This is just an update of my last two entries. It's just that Obama's response to Republican obstructionism was long due. Has anybody told Chris Dodd and Harry Reid that the Republican Senators are not their friends?
Yesterday we could finally hear Obama taking the case for the stimulus package to the American people. That was the "Enough!" we were expecting to hear again after the historical night of Obama's acceptance of the Democratic nomination. A bit late but it's a start. By the way, has anybody send the message to Democratic Senators like Chris Dodd? His is just an example of the lack of discipline and the poor defense of its ideas the Democratic Party has shown during these years. Otherwise, you could not understand how people who have been beaten so badly in the last two elections, whose ideas have been crown with a recession comparable only to the Great Depression (and from which we have not seen the worst yet but we may if China decides to give priority to its domestic market instead to its exports or we have to face an early peak-oil) can keep their discipline and even dictate terms to the new Democratic majority in the Senate, which is too afraid of putting the bill to a vote for not looking rude exposing the fierce obstructionism of its opponents or not looking bipartisan enough. Yeah! The Republicans are hitting their administration with an axe all day long but they don't want to look angry or impolite. No wonder the polls are showing declining support for the package. The public is only hearing the Republican distorted version of it. Even the label "stimulus" was a Republican creation and, as always, they made the first movement to define the debate in terms of the very short-term and with words previously reshaped and cooked in the Far Right factory. Jay Ambrose, victim of my previous entry, is just an example of the debate the Republican Right Wing, just timidly interrupted by isolated Democratic mumbling, has imposed as they have imposed on almost any issue. There are interesting articles in Politico about the poor way Democratic Senators have been advocating for the stimulus plan, incluying Chris Dodds involuntary support to the Republican bark, while Republican Senators has been making pass their slogans for economic theory.
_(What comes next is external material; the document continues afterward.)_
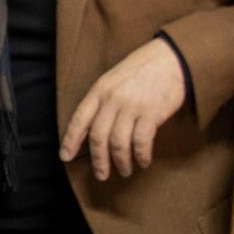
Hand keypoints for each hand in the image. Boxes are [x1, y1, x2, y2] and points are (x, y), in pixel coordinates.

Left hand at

Let me repeat this prediction: Expect a Gingrich-style obstructionism with 2012 as the Republican goal, no matter the cost. This prediction comes from my entry "The best act of ventriloquism of our times". Those still believing in unicorns need to be ready to face the fact that the moon is no made of cheese. You need to make vulnerable Republican Senators face their constituents and answer for their vote (for which you have to first put a bill on the floor, no matter the effect on Reid's ego). Defending their obstructionism is not going to be easy for vulnerable Republicans if you throw at them the hard facts like the Moody's report, the record of the Bush administration and the report of the American Society of Civil Engineers. If you continue doing what you are doing, dear Democratic Senators, just insinuiting shy slogans, at which then the Republican noise machine manly yells and then reshapes at their advantage (Like when you just timidly say that you are for American jobs only for the Republicans then say that tax cuts are the most immediate way of creating American jobs and that you're pork-spending socialists), 2010 may be the year of Sarah Palin and of the Republican come back and, of course, of your obvious irrelevance.
Yesterday Paul Krugman was commenting in Rachel's program some of the points we have been trying to communicate in these last two entries. He commented the effect of the Reagan's reforms on the morale of regulatory agencies. Nevertheless, we must mention two important factors that prevented this problem to arise before George W. Bush:
- Clinton's fiscal responsibility
- The way Bush slashed the budget of regulatory agencies like SEC, Department of Labor, and EPA not to mention the way the Attorney General's office was mismanaged by Alberto Gonzalez to fill it with ideologues coming from the now famous Pat Robertson School of Law.
My predictions were right but useless because very few people read them. OK, but to feed my vanity is not what matters the most here. Share this entry; write letters to expose the mediocrity of the Republican Right; call your Democratic Senators demanding a more manly attitude; make your voice heard because the word "catastrophe" mentioned yesterday by Obama is not an exaggeration and the Obama administration is something nothing should take for granted.